§ EXERCISE:
Return each line of the data below that contains the string "milk".

****************

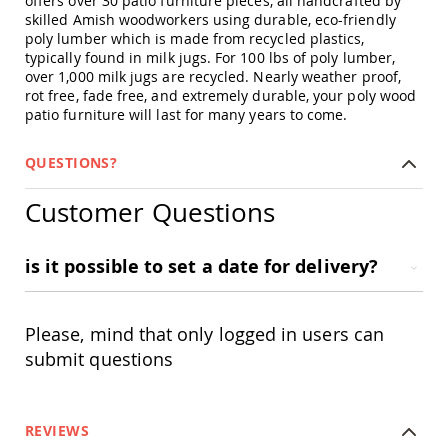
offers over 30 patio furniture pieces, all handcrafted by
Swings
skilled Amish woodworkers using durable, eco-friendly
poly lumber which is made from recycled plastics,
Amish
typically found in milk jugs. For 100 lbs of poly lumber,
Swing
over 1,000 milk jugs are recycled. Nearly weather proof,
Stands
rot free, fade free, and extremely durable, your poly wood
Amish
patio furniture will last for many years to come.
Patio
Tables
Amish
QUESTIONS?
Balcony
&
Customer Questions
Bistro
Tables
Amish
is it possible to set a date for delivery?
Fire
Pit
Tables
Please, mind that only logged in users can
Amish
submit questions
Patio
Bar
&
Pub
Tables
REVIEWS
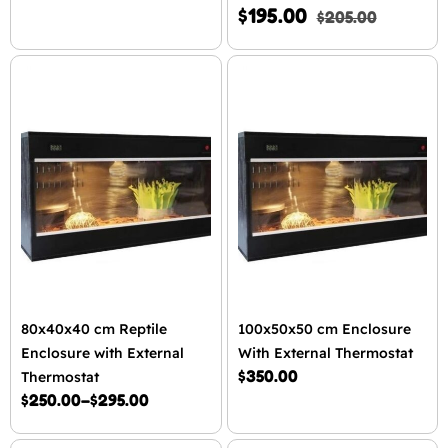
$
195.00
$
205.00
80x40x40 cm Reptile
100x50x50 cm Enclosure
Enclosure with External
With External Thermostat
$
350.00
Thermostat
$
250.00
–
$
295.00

****************

§ RESULT OF THE EXERCISE:
typically found in milk jugs. For 100 lbs of poly lumber,
over 1,000 milk jugs are recycled. Nearly weather proof,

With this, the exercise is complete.